TAREFAS PROPOSTAS:
1) Transcreva com fidelidade, do texto sobre as lideranças Ka’apor, o trecho que vai de "Lideranças indígenas Ka’apor, do" até "de madeireiros ilegais.".
2) Enumere todas as ações que o texto sobre as lideranças Ka’apor atribui aos veículos ou ao condutor da caminhonete.

TRECHO APRESENTADO:
Lideranças indígenas Ka’apor, do Maranhão, foram perseguidas por quatro carros com vidro fumê na cidade de Santa Luzia do Paruá no último dia 22 de janeiro. Entre eles estava uma caminhonete estampada com adesivos de propaganda política do deputado federal Josimar Maranhãozinho (PL-MA), pré-candidato ao governo do Estado. O território da etnia é alvo constante de madeireiros ilegais. 

De acordo com o relato de uma das lideranças no boletim de ocorrência, os indígenas almoçavam em um restaurante na cidade quando ocorreu a intimidação. Durante 30 minutos, os veículos ficaram rondando o estabelecimento e, em um determinado momento, o condutor da caminhonete com propaganda do deputado baixou o vidro e apontou o dedo em tom ameaçador.

DADOS ARMAZENADOS:
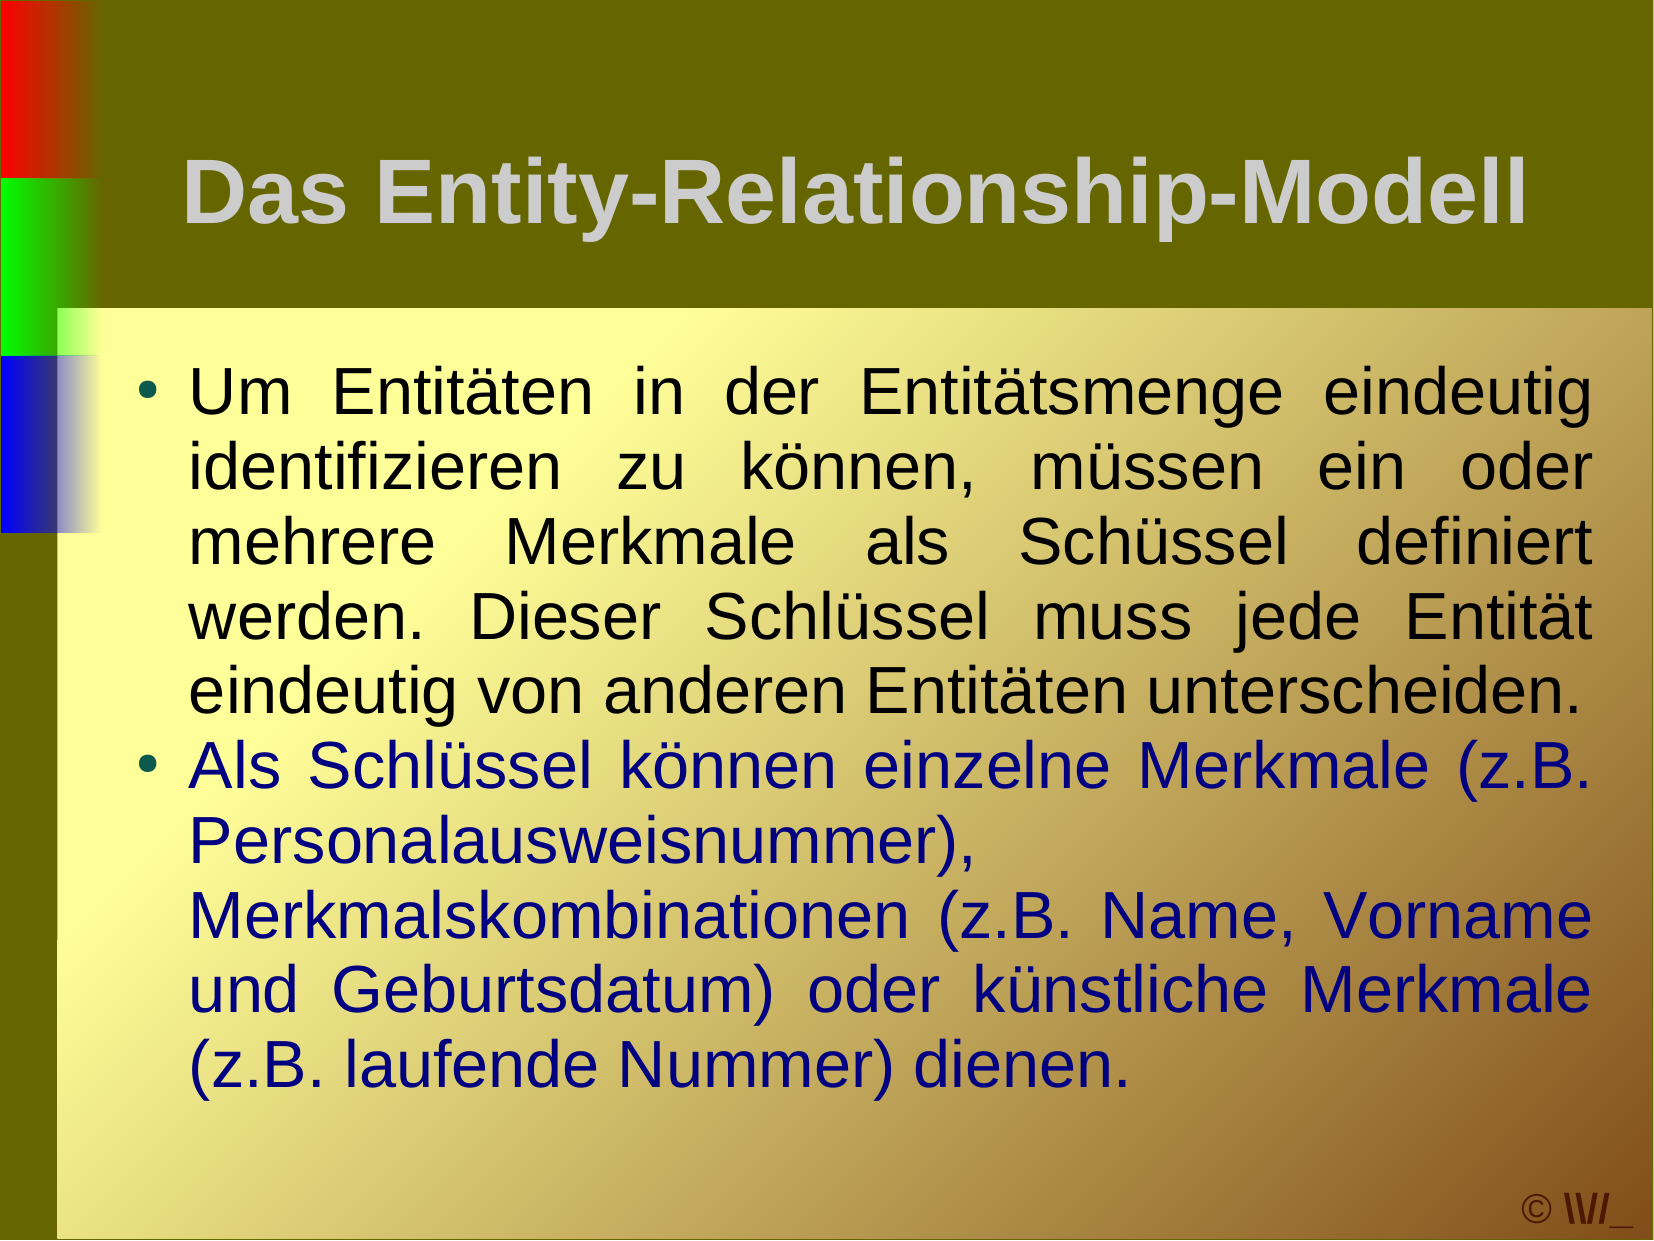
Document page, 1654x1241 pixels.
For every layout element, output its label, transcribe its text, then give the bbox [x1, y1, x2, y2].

title Das Entity-Relationship-Modell [118, 88, 1595, 296]
list Um Entitäten in der Entitätsmenge eindeutig identifizieren zu können, müssen ein oder mehrere Merkmale als Schüssel definiert werden. Dieser Schlüssel muss jede Entität eindeutig von anderen Entitäten unterscheiden. Als Schlüssel können einzelne Merkmale (z.B. Personalausweisnummer), Merkmalskombinationen (z.B. Name, Vorname und Geburtsdatum) oder künstliche Merkmale (z.B. laufende Nummer) dienen. [118, 354, 1595, 1182]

SOLUÇÕES DETALHADAS:
1)
Lideranças indígenas Ka’apor, do Maranhão, foram perseguidas por quatro carros com vidro fumê na cidade de Santa Luzia do Paruá no último dia 22 de janeiro. Entre eles estava uma caminhonete estampada com adesivos de propaganda política do deputado federal Josimar Maranhãozinho (PL-MA), pré-candidato ao governo do Estado. O território da etnia é alvo constante de madeireiros ilegais.

2)
- Os quatro carros com vidro fumê perseguiram as lideranças indígenas em Santa Luzia do Paruá.
- Os veículos ficaram rondando o restaurante durante 30 minutos.
- O condutor da caminhonete com propaganda do deputado baixou o vidro.
- O condutor apontou o dedo em tom ameaçador.